HAKERI v. TURKEY
Doc ref: 26732/02 • ECHR ID: 001-80139
Document date: March 22, 2007
- 0 Inbound citations:
- •
- 0 Cited paragraphs:
- •
- 0 Outbound citations:
THIRD SECTION
DECISION
Application no. 26732/02 by Mehmet Hakan HAKERİ against Turkey
The European Court of Human Rights (Third Section), sitting on 22 March 2007 as a Chamber composed of:
Mr B.M. Zupančič , President , Mr C. Bîrsan , Mr R. Türmen , Mrs E. Fura-Sandström , Mr E. Myjer , Mr David Thór Björgvinsson , Mrs I. Berro-Lefèvre, judges , and Mr S. Quesada , Section Registrar ,
Having regard to the above application lodged on 25 March 2002,
Having regard to the decision to apply Article 29 § 3 of the Convention and examine the admissibility and merits of the case together ,
Having deliberated, decides as follows:
THE FACTS
The applicant, Mr Mehmet Hakan Hakeri, is a Turkish national who was born in 1966 and lives in Diyarbakır . He was represented before the Court by Mr R. Hakeri and Mr A. Yeşil , lawyers practising in Diyarbakır . The Turkish Government (“the Government”) did not designate an Agent for the purpose of the proceedings before the Court .
The facts of the case, as submitted by the parties, may be summarised as follows.
The applicant was a research assistant in the Faculty of Law of the Dicle University at the time of the events. Upon the University administration ’ s failure to reimburse the publication cost of his doctoral thesis, the applicant filed an action for compensation with the Diyarbakır Administrative Court .
On 20 May 1999 the Diyarbakır Administrative Court ruled in favour of the applicant and ordered the University administration to pay a certain amount of compensation. On 1 October 2001 the Supreme Administrative Court dismissed the University administration ’ s appeal against the judgment of the first-instance court. On 28 December 2001 the University administration paid the applicant the due amount together with interest.
COMPLAINTS
The applicant complained about the length of the proceedings . He further submitted that as a result of the unreasonable length of the proceedings and the low interest rates applicable to the authorities ’ delay in payment of the compensation, he had sustained financial loss. He relied on Article 6 of the Convention and Article 1 of Protocol No. 1.
PROCEDURE
Following the original lodging of the application on 25 March 2002 neither the applicant nor his representatives have since contacted the Registry of the Court.
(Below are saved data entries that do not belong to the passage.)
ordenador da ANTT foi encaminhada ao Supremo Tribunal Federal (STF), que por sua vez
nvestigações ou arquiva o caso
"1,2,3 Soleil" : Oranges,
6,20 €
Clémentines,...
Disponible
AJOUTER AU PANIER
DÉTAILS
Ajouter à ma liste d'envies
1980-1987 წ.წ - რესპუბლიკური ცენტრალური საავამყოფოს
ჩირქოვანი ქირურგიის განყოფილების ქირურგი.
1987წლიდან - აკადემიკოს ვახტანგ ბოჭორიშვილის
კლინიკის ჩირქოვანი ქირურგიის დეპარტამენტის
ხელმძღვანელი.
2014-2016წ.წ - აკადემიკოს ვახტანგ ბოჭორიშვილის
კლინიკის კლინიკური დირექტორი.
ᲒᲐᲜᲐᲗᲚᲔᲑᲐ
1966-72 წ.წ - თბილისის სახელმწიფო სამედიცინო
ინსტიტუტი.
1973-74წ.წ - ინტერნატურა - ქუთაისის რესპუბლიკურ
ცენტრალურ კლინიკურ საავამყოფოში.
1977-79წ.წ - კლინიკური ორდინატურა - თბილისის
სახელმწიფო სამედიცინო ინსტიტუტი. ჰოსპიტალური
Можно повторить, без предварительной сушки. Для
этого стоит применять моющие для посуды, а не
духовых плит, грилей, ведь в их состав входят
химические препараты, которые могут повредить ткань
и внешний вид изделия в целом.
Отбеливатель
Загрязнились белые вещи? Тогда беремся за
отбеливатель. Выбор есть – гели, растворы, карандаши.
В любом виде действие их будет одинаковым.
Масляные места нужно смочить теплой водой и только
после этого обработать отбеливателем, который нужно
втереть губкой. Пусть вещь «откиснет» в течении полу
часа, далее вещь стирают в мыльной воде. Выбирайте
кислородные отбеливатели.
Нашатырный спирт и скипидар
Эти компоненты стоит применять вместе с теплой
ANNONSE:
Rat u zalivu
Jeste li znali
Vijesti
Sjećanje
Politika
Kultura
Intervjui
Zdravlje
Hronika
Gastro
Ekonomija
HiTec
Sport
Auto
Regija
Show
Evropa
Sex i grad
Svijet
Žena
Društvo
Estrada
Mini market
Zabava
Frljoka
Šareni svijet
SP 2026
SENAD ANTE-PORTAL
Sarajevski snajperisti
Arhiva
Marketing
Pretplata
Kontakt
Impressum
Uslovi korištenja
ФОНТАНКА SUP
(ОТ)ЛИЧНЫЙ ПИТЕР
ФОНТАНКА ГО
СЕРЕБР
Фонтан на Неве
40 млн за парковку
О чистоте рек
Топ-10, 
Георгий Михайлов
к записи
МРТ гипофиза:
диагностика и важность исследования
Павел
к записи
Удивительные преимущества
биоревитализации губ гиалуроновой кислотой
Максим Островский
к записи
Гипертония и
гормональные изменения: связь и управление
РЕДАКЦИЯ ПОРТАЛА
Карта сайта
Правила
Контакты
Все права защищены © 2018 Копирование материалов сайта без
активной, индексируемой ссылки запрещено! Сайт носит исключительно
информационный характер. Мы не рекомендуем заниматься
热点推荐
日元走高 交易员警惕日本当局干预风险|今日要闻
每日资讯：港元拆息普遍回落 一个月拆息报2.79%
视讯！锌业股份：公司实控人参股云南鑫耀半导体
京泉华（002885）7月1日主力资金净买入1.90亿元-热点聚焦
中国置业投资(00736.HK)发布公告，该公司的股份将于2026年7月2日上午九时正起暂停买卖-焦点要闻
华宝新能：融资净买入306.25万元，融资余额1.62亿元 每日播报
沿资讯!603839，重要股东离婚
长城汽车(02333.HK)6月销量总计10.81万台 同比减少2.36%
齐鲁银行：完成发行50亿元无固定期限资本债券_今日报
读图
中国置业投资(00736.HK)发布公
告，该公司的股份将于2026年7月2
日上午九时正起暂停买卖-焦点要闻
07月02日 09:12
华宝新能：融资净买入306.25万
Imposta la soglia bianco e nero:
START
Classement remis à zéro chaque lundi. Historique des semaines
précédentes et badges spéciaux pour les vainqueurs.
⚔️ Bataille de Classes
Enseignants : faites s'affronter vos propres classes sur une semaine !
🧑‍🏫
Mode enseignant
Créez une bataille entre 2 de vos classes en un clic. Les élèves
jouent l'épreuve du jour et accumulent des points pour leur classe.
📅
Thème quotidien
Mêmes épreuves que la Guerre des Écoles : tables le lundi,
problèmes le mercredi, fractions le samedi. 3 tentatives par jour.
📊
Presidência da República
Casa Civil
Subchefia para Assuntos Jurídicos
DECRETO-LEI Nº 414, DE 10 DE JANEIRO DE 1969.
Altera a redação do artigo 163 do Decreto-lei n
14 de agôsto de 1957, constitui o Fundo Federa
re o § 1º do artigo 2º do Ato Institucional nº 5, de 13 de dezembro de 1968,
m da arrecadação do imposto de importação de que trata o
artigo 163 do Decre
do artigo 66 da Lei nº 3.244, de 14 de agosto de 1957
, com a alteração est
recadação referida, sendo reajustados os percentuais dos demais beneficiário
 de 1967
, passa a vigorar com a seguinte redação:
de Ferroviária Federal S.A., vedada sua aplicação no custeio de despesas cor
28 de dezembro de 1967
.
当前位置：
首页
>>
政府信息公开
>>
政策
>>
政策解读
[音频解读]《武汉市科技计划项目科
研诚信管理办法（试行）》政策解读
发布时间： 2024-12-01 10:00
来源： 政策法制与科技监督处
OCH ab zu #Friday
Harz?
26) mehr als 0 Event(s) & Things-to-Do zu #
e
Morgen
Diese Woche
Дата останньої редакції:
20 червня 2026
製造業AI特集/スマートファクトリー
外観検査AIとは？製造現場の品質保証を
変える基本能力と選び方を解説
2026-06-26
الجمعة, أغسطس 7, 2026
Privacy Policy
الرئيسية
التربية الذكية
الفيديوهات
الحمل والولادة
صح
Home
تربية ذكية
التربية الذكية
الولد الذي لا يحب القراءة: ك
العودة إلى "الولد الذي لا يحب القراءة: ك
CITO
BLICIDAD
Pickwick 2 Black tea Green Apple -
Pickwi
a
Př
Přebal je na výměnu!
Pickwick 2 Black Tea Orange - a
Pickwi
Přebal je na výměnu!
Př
On 3 March 2006 the President of the Chamber to which the case has been allocated decided to invite the Government to submit observations on the admissibility and merits of the applicant ’ s complaints. On 29 May 2006 the Government submitted their observations on admissibility and merits.
By letter dated 23 June 2006, the Government ’ s observations were sent to the applicant ’ s representatives, who were requested to submit any observations together with any claims for just satisfaction in reply by 4 September 2006.
By letter dated 19 December 2006, sent by registered post, the applicant ’ s representatives were notified that the period allowed for submission of their client ’ s observations had expired on 4 September 2006 and that no extension of time had been requested. Their attention was drawn to Article 37 § 1 (a) of the Convention, which provides that the Court may strike a case out of its list of cases where the circumstances lead to the conclusion that the applicant does not intend to pursue the application. This letter was returned to the Registry on 18 January 2007 as the applicant ’ s representatives were no longer at that address. The Court was not made aware of any change of address.
THE LAW
The Court notes that after the initial application of 25 March 2002 there has been no sign on the part of the applicant to show that he wishes to pursue his application. In this regard, the Court observes that the applicant ’ s representatives have failed to give any reply to the observations sent to them almost seven months ago. The Registry ’ s reminder dated 19 December 2006 was returned as the applicant ’ s representatives were no longer at the address indicated in the application form. The Court notes that the Registry was not informed of any change of address.
The Court considers that, in these circumstances, the applicant may be regarded as no longer wishing to pursue his application, within the meaning of Article 37 § 1 (a) of the Convention. Furthermore, in accordance with Article 37 § 1 in fine, the Court finds no special circumstances regarding respect for human rights as defined in the Convention and its Protocols which require the continued examination of the case.
Accordingly, the application of Article 29 § 3 of the Convention should be discontinued.
For these reasons, the Court unanimously
Decides to strike the application out of its list of cases.